I think this is a good idea. The problem is asymmetric in that the CMS 
thread should be fine with taking a larger local overhead, batching the 
setting of cards to precleaned and then scanning the cards later.

Do you know how the global_store_fence() would look on different cpu 
architectures?

The VM already uses this sort of synchronization for the thread state 
transitions, see references to UseMemBar, os::serialize_thread_states, 
os::serialize_memory.

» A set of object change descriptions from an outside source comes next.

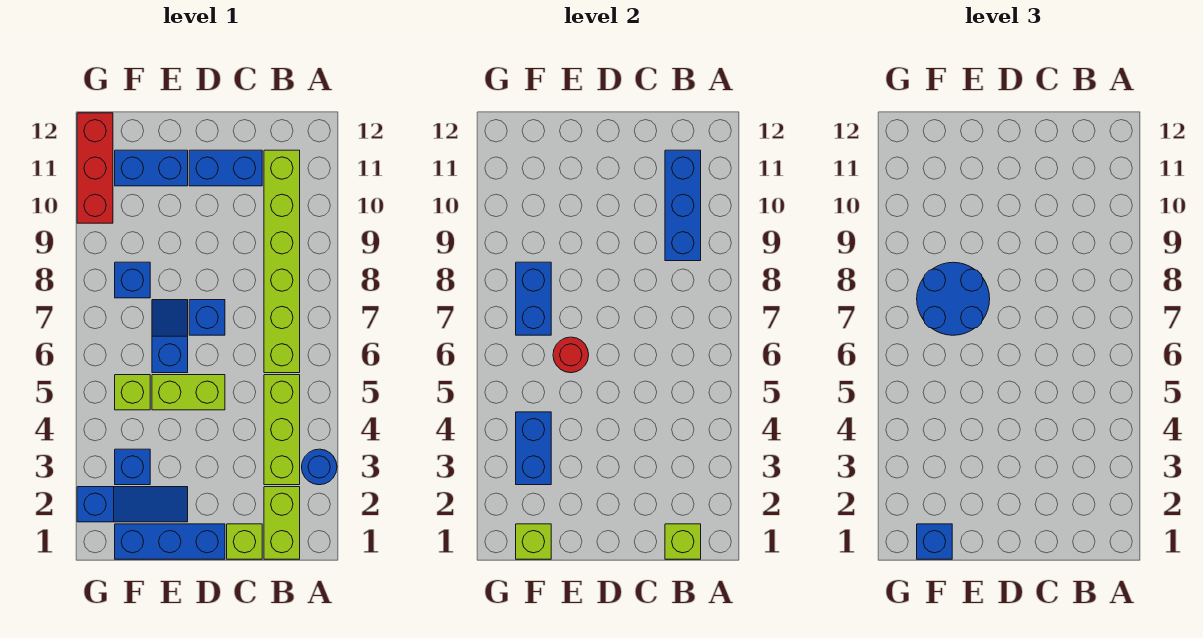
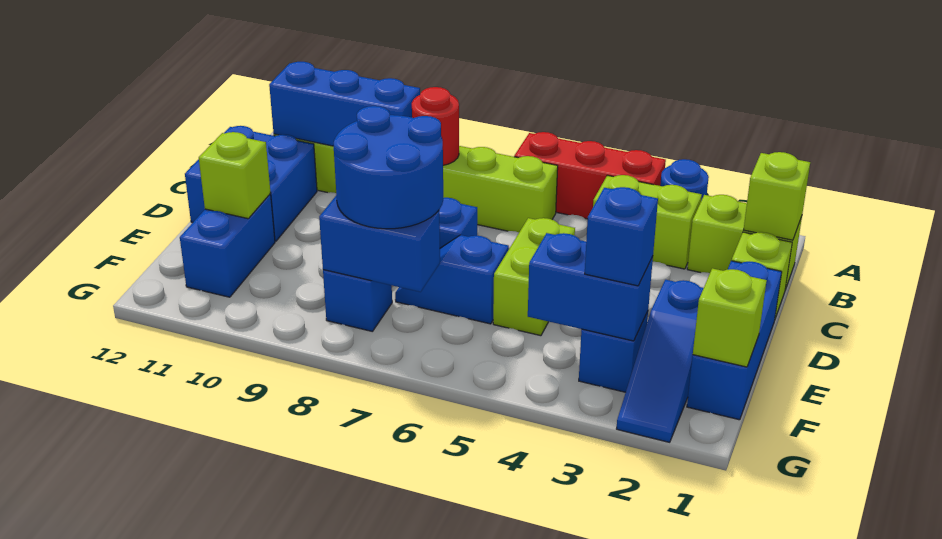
lime 1x3 brick [264,375,300,485] -> lime 1x2 brick [593,175,702,269]
blue 1x2 brick [189,150,262,186] -> blue 2x2 brick [185,126,317,241]
blue 1x3 slope [77,487,188,522] -> blue 1x3 slope turned to [617,280,704,442]
red 1x1 round brick [553,337,589,373] -> red 1x1 round brick moved to [412,87,459,165]
blue 1x1 brick [917,524,952,559] -> blue 1x1 brick moved to [585,187,658,286]
lime 1x1 brick [115,375,150,410] -> lime 1x1 brick moved to [199,132,271,219]
red 1x3 brick [77,113,113,223] -> red 1x3 brick moved to [514,132,666,219]

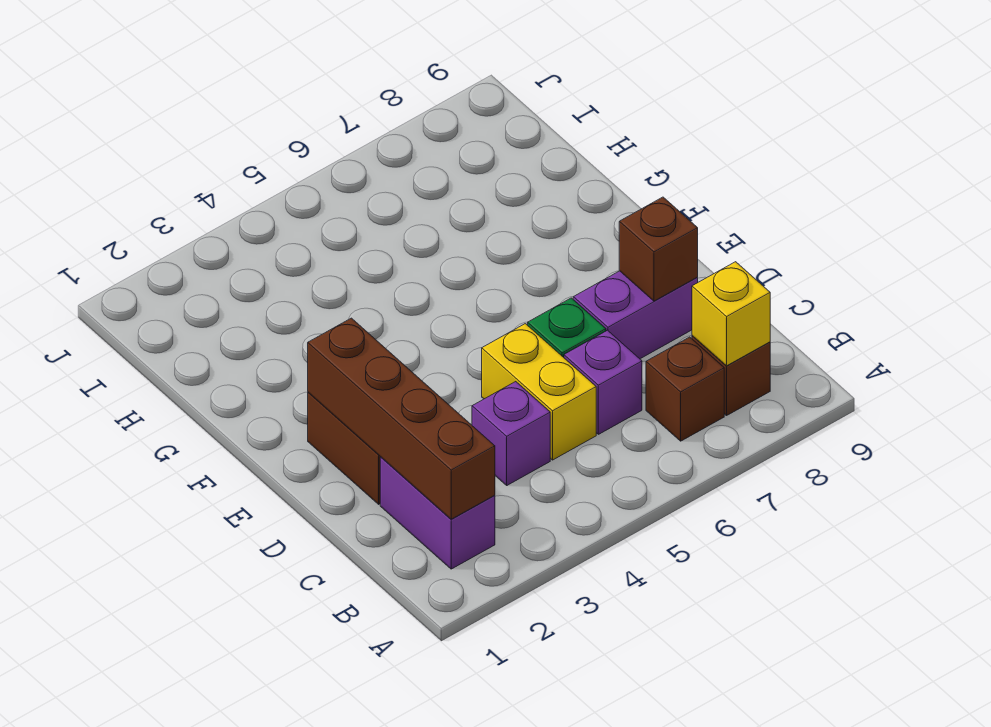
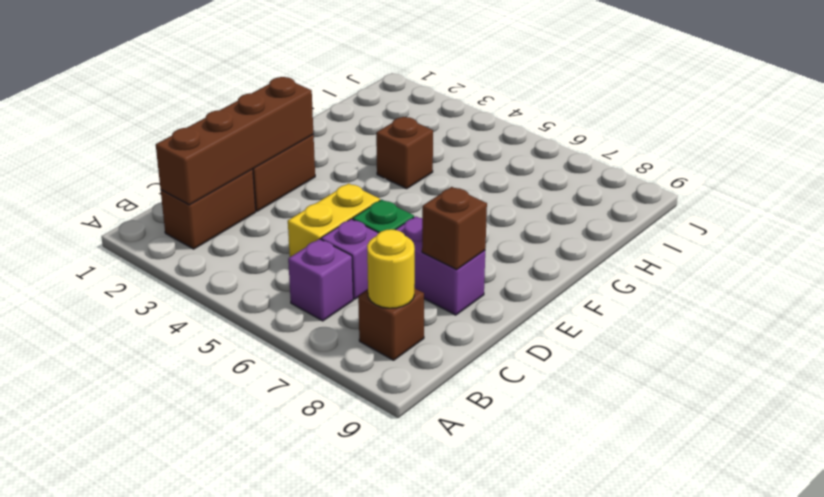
purple 1x2 brick [380,457,495,569] -> brown 1x2 brick [161,169,256,249]
brown 1x1 brick [646,337,724,441] -> brown 1x1 brick moved to [376,117,433,189]
yellow 1x1 brick [692,262,770,366] -> yellow 1x1 round brick [367,229,415,308]
purple 1x1 brick [472,382,550,485] -> purple 1x1 brick moved to [288,239,353,321]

Perhaps that code can be reused somehow?

/Mikael

>
> Thanks,
> /Erik
>
>
>> On 06 May 2015, at 14:52, Mikael Gerdin <mikael.gerdin at oracle.com> wrote:
>>
>> Hi Vitaly,
>>
>> On 2015-05-06 14:41, Vitaly Davidovich wrote:
>>> Mikael's suggestion was to make mutator check for !clean and then mark
>>> dirty.  If it sees stale dirty, it will write dirty again no?  Today's code
>>> would have this problem because it's checking for !dirty, but I thought the
>>> suggested change would prevent that.
>>
>> Unfortunately I don't think my suggestion would solve anything.
>>
>> If the conditional card mark would write dirty again if it sees a stale dirty it's not really solving the false sharing problem.
>>
>> The problem is not the value that the precleaner writes to the card entry, it's that the mutator may see the old "dirty" value which was overwritten as part of precleaning but not necessarily visible to the mutator thread.
>>
>> /Mikael
>>
>>
>>>
>>> sent from my phone
>>> On May 6, 2015 4:53 AM, "Andrew Haley" <aph at redhat.com> wrote:
>>>
>>>> On 05/05/15 20:51, Vitaly Davidovich wrote:
>>>>> If mutator doesn't see "clean" due to staleness, won't it just mark it
>>>>> dirty "unnecessarily" using Mikael's suggestion?
>>>>
>>>> No.  The mutator may see a stale "dirty" and not write anything.  At least
>>>> I haven't seen anything which certainly will prevent that from happening.
>>>>
>>>> Andrew.
>>>>
>>>>
>>>>
>